Every year as the calendar turns over to January, I think: here we go.

My friends and family in Texas always ask, at Christmastime: Is it snowing up there in Boston? My verbal answer is usually Not yet, and my silent one, which comes right after it, is something like: Real winter starts in January. 

winter berries trail January bare branches

December was cold and bright this year, but now we are into the season of snow, wintry mix, biting winds and cold rain, not to mention record-breaking cold over the long weekend and (still) much less daylight than I’d like. We are – hallelujah – past the solstice, so the days are getting longer, but winter in the Northeast can feel long no matter how much sunshine there is.

So, as I often do, I thought I’d make a list of the good stuff: those small pleasures that are (mostly) limited to this less-than-favorite season of mine. Here they are:

  • Slicing open a fresh pomegranate and scooping out the seeds – like handfuls of little tart jewels.
  • Clementines, peeled and eaten out of hand, juicy slices bursting with tart sweetness. (Bonus: the scent lingers on my hands.)
  • Chai, for me, is a three-season pleasure, but it’s especially comforting on bitter mornings.
  • Winter sunrises out my kitchen window (see above): blue and gold, sometimes streaked with pink clouds.

paperwhites window flowers

  • Growing paperwhites near those same kitchen windows. Watching their long stems grow feels like magic to me.
  • Hearty, spicy soups and stews – nothing better on a bitter night.
  • Those diamond-bright, blue-sky mornings – if I’m properly bundled up, I love them.
  • Sitting in the right spot on a morning subway train to catch the sunshine flooding into my face.
  • Morning light on the deep-blue waves of the Charles River, and watching the ice patches spread (it’s fascinating).

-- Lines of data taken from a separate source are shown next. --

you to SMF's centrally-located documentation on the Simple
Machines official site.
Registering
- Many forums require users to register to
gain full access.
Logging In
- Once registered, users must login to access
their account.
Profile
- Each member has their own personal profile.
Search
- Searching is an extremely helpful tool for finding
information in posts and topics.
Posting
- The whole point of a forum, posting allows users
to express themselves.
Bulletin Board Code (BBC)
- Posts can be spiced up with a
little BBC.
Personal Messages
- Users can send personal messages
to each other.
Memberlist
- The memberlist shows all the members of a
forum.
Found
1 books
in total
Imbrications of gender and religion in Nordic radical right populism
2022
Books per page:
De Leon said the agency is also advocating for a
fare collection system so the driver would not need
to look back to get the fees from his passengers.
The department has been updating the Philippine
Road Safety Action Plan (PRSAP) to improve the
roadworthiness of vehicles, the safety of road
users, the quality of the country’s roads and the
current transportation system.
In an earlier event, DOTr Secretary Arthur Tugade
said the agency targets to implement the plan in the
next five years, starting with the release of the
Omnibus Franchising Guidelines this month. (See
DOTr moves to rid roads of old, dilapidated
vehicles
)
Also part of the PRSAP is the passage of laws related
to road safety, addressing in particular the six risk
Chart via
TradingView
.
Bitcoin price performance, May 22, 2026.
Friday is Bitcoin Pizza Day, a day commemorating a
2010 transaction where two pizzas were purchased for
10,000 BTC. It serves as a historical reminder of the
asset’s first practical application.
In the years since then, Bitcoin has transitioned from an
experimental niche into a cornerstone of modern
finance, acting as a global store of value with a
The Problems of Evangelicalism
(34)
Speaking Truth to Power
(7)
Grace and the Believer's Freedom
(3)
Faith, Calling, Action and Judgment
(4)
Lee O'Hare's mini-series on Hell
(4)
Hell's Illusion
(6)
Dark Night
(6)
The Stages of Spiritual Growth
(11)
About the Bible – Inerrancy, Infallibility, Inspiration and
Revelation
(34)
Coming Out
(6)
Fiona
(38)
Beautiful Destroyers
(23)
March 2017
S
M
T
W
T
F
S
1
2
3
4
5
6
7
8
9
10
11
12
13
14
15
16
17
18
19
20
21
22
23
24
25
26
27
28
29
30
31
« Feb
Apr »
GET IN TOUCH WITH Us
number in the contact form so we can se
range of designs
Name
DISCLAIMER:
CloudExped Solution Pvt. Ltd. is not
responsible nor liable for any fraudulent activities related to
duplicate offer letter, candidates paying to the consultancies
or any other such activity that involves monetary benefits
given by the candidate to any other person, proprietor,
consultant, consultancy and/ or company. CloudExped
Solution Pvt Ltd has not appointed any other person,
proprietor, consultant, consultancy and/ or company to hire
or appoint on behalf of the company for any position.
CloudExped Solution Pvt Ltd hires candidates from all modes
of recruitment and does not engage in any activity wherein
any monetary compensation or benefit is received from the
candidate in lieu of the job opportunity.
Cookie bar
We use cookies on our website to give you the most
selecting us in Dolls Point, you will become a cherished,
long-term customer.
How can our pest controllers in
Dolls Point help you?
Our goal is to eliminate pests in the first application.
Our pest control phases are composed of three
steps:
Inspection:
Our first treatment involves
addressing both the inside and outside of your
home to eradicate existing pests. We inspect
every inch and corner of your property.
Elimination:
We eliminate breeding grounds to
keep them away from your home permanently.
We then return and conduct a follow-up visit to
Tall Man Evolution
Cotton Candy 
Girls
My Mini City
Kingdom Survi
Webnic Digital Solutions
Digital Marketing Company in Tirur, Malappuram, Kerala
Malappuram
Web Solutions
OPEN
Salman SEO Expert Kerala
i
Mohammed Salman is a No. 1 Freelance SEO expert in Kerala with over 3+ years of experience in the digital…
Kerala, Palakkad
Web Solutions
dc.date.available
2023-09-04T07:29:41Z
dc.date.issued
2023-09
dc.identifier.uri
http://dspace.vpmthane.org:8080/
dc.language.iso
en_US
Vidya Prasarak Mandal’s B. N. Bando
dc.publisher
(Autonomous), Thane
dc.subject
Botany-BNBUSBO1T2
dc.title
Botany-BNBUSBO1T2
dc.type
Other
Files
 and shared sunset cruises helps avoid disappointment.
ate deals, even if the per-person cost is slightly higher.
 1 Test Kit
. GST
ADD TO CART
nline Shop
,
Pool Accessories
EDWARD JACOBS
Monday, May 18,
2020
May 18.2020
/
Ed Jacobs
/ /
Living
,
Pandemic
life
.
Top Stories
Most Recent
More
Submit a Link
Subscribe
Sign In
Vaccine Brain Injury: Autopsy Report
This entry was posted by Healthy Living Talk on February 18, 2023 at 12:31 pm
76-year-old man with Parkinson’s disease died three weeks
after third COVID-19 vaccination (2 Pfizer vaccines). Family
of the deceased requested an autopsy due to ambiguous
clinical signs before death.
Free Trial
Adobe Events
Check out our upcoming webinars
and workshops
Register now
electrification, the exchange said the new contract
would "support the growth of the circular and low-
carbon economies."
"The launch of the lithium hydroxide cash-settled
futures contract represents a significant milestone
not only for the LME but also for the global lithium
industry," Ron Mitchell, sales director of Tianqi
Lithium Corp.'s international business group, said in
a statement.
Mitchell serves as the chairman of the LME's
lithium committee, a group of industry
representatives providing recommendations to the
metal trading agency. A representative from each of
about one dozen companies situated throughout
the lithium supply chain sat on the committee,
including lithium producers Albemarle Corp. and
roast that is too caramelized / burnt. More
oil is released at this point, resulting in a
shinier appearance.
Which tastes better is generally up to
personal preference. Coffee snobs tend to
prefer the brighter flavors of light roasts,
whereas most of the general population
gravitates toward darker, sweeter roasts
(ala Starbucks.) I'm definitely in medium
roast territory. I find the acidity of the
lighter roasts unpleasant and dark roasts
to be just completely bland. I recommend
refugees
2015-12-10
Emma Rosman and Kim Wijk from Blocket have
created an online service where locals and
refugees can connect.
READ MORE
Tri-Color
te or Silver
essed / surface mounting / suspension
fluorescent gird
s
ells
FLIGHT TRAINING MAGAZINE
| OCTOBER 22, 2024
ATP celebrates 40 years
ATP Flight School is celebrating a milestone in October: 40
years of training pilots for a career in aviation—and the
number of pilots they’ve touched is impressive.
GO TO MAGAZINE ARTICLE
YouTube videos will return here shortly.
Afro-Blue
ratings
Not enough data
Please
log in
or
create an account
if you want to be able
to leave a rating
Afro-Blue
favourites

Ivey book slippers twinkle lights

  • Snuggling up under the faux-fur blanket I’ve had for years. (Related: plaid slippers and fleece-lined tights.)
  • Dreaming of spring travel.
  • Twinkle lights that linger after the holidays.
  • Cozy handknits, especially my workhorse Evangeline gloves and my pink Gin Fizz.
  • Long walks in the clean cold air, with hot tea – preferably Earl Grey – at the end of them.

I don’t know if I’ll ever be a true winter lover, but I am trying to develop a mind for winter, as Adam Gopnik says (to counterbalance the grumbling). It helps to notice and celebrate these daily pleasures.

What are the small delights of winter where you are?